Part two of our blog series containing advice for employers dealing with disciplinary proceedings. Should you take historical disciplinary warnings into account when deciding to dismiss?

There’s nothing we hate more than being the bearers of bad news, especially when it comes to telling employers who’ve dismissed blatantly guilty employees that they’re exposed to potentially valid unfair dismissal claims. However, we often are and so it makes sense for us to set out the main reasons why in the hope that we don’t have to hold the receiver away from our ears for fear of deafness as much in future. We’ll do this in a series of blog posts over the course of the next couple of weeks, covering a different reason in each post. Of course, if you’re an employer and would like to discuss any of the issues touched on in these posts, please contact one of our HR consultants in confidence and without delay for some initial advice free of charge and without obligation.

Next up is the occasional over-reliance that employers place on historical disciplinary warnings when deciding to dismiss. There have been a few cases on this point in recent years, a couple of which are referred to below.

In Wincanton Group v Stone, the EAT clarified the extent to which a tribunal considering the fairness of a dismissal by virtue of incremental disciplinary action, could scrutinise the fairness of the warnings on which that dismissal was based. The case concerned a driver who was dismissed on the grounds of conduct following a serious accident and also because he had a pre-existing written warning for a different type of disciplinary offence. The judgment provided guidance to tribunals dealing with dismissals that involve previous disciplinary warnings and emphasised the need for reasonableness under Section 98(4) of the Employment Rights Act 1996. It stated that tribunals should:


  1. take into account the earlier warning;
  2. take into account any proceedings that may have affected the validity of an earlier warning (e.g. an internal appeal);
  3. consider what regard the employer had for any such challenge before taking the decision to dismiss; but
  4. avoid “going behind” earlier warnings by considering their validity, unless satisfied that it’s appropriate to do so.


Regarding the last point, the judgment clarified that tribunals would not be “going behind” a warning by having regard to the factual circumstances that gave rise to it, e.g. considering whether the type of conduct that was the subject of an earlier warning was similar to that which gave rise to dismissal and the consistency of the employer’s approach to such situations.

In the case of Simmonds v Milford Club, the EAT reconfirmed that where employment is terminated as a result of incremental disciplinary action and a previous disciplinary sanction was inappropriate, that can be enough to render the dismissal unfair. The Claimant in that case was disciplined for giving staff a cash bonus at Christmas instead of a bottle of wine as instructed. As he was already subject to a final written warning, he was dismissed. However, the final warning related to an incident where the Claimant had asked his wife to deposit the club’s takings while he waited outside in the car they were in as he had been unable to park near the bank. In finding the dismissal fair, the tribunal had not taken account of whether the final warning had been in accordance with the club’s disciplinary procedure. The Claimant’s appeal was allowed and the case remitted to the tribunal to consider whether that warning was ‘manifestly inappropriate’, a test with a higher threshold than that which is applied to the reasonableness of a dismissal.
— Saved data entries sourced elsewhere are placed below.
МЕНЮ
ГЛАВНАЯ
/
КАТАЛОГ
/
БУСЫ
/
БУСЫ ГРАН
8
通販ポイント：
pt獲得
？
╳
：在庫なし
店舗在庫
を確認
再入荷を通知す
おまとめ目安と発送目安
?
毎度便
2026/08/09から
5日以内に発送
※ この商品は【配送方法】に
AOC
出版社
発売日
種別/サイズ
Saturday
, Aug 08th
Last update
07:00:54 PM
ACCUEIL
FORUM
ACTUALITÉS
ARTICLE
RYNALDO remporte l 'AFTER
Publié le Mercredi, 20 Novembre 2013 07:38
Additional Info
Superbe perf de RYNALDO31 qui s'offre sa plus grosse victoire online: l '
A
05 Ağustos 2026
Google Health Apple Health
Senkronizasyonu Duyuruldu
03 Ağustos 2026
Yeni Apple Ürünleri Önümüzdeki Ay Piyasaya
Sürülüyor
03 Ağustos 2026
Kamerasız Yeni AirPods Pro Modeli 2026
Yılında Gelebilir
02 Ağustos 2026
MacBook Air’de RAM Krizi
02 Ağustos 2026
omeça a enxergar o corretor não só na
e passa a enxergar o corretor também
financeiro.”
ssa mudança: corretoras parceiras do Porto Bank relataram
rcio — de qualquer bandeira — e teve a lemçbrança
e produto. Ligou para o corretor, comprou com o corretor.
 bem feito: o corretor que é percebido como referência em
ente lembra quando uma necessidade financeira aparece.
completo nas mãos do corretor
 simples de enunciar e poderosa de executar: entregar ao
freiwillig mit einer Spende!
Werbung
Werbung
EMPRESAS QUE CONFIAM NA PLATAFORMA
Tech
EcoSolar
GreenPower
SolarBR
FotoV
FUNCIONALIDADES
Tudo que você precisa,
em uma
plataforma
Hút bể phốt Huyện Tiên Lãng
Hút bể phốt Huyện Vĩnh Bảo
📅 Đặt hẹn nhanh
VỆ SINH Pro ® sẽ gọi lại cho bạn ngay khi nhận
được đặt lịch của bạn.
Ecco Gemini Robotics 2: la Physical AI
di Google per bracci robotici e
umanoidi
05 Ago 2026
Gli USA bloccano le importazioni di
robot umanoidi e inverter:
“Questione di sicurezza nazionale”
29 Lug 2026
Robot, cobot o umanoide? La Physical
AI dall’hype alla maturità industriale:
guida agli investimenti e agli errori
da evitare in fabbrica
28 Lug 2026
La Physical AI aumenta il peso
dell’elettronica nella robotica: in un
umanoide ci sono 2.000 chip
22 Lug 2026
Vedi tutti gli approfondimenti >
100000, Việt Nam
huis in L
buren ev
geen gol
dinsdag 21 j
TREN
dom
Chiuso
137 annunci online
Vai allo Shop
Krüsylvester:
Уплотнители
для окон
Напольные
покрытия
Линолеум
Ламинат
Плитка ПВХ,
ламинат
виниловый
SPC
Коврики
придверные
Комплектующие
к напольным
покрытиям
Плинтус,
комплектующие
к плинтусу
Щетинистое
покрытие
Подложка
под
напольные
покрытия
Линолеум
It’s also worth pointing out that in the Wincanton Group v Stone case, the EAT also clarified that it’s fine for an employer to aggregate disciplinary sanctions issued for different types of misconduct. This is consistent with the fact that there’s nothing in the Acas Code of Practice on Disciplinary and Grievance Procedures to suggest that similarity is required to justify a dismissal that arises from the cumulative effect of a series of disciplinary warnings. In fact, you could go so far as to say that a final written warning actually implies that further misconduct of whatever nature will result in dismissal. That said, it’s still preferable and advisable to spell this out in the disciplinary procedure and decision letters applicable to formal warnings.

Chris Nagel, Director / Head of HR at EML, comments…


“Employers often fall into the trap of thinking that because an employee is on a final written warning, dismissal on account of an accumulation of warnings is a foregone conclusion if he or she is found guilty of a further disciplinary offence. However, they should always stop and think about how appropriate and procedurally robust those prior warnings were before proceeding in this vein.”